◆ Requisitos do exercício
1. Responda às perguntas abaixo com base no texto sobre a taxação de bilionários.
(a) O que interrompeu a fala do participante que resumiu as apresentações?
(b) Qual percentual mínimo da riqueza o projeto de Zucman prevê como imposto anual para cada bilionário?
(c) Quais países o texto menciona como exemplos dos que poderiam taxar Jeff Bezos?
2. Dê continuidade ao texto sobre a taxação de bilionários a partir da última frase apresentada.

◆ Texto extraído

☆ ☆ ☆

Um participante resumiu: “A partir de todas estas apresentações, parece que a solução é taxar bilionários…”. Sua fala foi cortada por risos. Sim, essa é a mensagem. E em breve pode virar política pública.
O projeto de Zucman é que todo bilionário pague impostos anuais equivalentes a pelo menos 2% de sua riqueza. Esse, explicou ele, é o patamar em que eles pagariam, ao fim das contas, a mesma alíquota sobre a renda que os demais. Se algum super rico já paga 2% via impostos de renda e outros em seu país, “está tudo certo, não precisa pagar mais”. Se pagar menos, qualquer país onde ele faz negócios poderá cobrar impostos adicionais, até atingir 2%. Por exemplo: Brasil ou França poderiam taxar o fundador da Amazon, Jeff Bezos, cuja empresa é norte-americana mas opera nesses países.

☆ ☆ ☆

◆ Entradas extraídas
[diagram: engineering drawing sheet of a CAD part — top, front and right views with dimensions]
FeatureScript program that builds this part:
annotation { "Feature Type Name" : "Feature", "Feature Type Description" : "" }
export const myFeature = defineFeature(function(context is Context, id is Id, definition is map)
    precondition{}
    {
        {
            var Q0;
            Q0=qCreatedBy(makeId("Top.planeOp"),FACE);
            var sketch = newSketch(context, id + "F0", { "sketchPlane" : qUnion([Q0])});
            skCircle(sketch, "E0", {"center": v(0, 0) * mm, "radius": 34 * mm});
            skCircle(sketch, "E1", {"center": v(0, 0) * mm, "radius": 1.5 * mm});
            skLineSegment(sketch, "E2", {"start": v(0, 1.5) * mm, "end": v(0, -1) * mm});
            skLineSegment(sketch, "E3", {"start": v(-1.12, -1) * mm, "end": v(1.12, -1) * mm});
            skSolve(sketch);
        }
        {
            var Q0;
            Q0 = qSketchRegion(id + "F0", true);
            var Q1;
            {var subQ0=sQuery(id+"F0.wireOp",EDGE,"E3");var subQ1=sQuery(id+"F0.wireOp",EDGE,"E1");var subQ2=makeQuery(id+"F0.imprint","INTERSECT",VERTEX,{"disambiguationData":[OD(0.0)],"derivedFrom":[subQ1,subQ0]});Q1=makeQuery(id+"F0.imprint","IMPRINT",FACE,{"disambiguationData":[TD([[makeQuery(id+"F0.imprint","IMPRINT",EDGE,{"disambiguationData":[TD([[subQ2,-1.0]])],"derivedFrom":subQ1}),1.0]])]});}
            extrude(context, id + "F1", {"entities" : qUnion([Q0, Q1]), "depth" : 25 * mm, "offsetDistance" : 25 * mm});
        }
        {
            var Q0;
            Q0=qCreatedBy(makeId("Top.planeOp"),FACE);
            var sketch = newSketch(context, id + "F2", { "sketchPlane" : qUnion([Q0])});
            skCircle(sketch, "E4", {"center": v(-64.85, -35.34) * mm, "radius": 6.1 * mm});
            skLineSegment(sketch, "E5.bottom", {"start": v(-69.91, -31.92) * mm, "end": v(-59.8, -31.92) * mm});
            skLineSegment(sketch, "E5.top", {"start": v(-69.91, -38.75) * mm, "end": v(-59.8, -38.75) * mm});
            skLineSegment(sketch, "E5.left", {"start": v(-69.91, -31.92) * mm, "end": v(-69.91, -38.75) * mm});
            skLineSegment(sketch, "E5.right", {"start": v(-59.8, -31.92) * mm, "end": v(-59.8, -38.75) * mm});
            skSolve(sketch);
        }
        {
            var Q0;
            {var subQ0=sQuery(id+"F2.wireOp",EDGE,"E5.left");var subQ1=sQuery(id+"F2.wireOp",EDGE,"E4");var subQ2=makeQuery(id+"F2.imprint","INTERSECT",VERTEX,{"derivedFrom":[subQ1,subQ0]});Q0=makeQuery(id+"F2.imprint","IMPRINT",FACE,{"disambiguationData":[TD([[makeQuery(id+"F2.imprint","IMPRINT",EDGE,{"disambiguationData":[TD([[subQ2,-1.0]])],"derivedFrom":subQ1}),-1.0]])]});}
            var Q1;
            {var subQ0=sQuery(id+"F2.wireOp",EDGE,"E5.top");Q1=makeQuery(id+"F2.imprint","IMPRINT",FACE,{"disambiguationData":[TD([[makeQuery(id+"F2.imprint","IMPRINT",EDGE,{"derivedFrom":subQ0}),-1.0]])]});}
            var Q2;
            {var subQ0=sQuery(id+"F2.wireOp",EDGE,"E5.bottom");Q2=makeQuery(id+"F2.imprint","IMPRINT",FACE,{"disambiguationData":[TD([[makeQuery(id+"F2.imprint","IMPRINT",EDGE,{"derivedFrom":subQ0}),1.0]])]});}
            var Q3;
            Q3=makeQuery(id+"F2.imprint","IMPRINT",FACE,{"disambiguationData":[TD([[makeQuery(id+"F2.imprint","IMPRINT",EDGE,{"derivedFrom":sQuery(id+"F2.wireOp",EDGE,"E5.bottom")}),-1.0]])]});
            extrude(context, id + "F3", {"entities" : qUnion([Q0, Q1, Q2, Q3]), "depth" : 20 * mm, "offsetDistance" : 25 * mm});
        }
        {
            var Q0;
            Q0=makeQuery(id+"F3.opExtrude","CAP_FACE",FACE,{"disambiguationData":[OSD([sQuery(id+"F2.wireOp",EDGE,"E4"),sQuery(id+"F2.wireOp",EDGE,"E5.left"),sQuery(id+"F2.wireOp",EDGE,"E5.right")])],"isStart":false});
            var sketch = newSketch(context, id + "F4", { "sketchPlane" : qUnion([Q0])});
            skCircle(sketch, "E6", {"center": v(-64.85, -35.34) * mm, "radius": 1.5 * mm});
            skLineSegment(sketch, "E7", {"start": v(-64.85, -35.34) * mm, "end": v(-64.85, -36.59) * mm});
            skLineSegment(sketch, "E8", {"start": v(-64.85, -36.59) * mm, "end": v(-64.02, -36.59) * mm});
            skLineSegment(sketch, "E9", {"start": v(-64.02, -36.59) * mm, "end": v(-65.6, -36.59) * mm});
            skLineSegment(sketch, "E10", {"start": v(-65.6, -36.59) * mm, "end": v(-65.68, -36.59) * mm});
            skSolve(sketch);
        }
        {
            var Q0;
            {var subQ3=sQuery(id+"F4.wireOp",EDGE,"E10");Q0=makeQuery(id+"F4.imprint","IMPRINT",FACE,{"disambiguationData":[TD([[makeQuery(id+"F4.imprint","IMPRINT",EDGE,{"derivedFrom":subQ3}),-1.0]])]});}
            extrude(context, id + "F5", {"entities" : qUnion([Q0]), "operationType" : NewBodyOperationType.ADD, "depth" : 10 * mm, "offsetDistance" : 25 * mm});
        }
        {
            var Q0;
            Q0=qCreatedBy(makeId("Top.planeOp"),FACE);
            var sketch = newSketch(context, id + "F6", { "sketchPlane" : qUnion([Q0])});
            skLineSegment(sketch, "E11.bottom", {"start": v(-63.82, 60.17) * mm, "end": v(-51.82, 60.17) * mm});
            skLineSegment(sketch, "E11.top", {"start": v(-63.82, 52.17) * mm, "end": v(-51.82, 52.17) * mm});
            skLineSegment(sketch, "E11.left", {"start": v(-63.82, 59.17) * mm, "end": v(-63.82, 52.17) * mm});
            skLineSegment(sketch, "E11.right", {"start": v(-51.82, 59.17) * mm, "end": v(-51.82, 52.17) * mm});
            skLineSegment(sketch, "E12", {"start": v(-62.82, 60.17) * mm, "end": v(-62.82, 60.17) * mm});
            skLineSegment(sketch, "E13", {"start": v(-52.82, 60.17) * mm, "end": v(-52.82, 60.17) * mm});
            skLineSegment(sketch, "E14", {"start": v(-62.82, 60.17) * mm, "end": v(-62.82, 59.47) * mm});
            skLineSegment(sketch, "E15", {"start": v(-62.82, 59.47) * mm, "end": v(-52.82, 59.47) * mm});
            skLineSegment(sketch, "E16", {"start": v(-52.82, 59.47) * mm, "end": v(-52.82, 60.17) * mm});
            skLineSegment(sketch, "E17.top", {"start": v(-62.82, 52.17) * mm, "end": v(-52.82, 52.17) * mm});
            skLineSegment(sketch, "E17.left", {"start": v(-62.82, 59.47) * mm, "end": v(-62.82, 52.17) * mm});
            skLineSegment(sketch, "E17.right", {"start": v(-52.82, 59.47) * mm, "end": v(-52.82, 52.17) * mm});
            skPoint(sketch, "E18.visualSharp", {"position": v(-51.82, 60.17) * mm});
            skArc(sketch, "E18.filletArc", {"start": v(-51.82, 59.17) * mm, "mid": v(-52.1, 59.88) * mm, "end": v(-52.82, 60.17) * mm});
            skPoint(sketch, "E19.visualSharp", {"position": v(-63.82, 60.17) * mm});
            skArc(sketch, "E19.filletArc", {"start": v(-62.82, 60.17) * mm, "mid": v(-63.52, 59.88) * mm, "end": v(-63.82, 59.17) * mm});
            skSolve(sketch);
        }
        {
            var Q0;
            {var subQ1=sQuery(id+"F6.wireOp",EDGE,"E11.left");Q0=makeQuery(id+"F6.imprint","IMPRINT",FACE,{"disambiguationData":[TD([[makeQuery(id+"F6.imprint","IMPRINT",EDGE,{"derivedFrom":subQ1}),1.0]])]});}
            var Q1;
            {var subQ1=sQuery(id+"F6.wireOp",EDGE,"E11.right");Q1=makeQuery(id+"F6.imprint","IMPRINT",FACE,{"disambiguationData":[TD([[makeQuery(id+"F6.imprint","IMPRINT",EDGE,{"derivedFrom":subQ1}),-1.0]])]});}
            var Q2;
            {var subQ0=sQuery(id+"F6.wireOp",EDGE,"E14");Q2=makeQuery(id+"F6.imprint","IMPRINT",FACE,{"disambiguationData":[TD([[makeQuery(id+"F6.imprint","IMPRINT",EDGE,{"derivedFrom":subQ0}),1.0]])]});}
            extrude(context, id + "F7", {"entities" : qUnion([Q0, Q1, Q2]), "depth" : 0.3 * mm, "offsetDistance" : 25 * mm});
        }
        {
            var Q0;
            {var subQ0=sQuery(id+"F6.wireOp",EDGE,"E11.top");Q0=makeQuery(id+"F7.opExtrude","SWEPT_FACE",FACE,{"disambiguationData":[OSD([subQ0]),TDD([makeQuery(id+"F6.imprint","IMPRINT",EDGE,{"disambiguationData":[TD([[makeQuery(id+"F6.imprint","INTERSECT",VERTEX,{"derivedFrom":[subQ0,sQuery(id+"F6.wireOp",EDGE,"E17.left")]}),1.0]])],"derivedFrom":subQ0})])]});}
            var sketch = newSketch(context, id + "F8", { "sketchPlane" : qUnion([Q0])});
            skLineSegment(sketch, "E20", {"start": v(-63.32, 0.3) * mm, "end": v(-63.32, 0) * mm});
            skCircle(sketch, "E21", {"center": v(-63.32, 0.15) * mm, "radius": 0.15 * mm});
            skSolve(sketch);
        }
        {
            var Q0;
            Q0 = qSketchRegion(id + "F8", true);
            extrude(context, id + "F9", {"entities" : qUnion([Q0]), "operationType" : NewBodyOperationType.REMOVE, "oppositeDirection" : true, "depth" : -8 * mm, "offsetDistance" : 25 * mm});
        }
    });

☆ ☆ ☆

◆ Respostas por tarefa
1.
(a) A fala foi cortada por risos.
(b) Pelo menos 2% da riqueza.
(c) Brasil ou França.

2.
“É uma proposta ousada, mas modesta ao mesmo tempo”, disse Zucman. Ele explicou que seu “ponto de partida” foi aprender com o “fracasso” dos impostos sobre riqueza europeus anteriores. Enquanto esses tributos atingiam os milionários, a proposta dele isentaria até quem tem €4,8 milhões (R$ 31,15 milhões, o patamar para entrar no 0,1% mais rico global). Está longe de ser uma revolução bolchevique. Aliás, a alíquota de 2% nem reduziria a desigualdade, já que a riqueza dos bilionários cresce 7% ao ano. Piketty, que apoia o plano do ex-orientando, retruca que é apenas “um primeiro passo útil”.
A União Europeia há muito apoia as pesquisas de Zucman. Mas seu grande passo à frente do economista foi dado em 2023, quando o Brasil, anfitrião do G20, convidou-o para apresentar o plano a ministros da Fazenda.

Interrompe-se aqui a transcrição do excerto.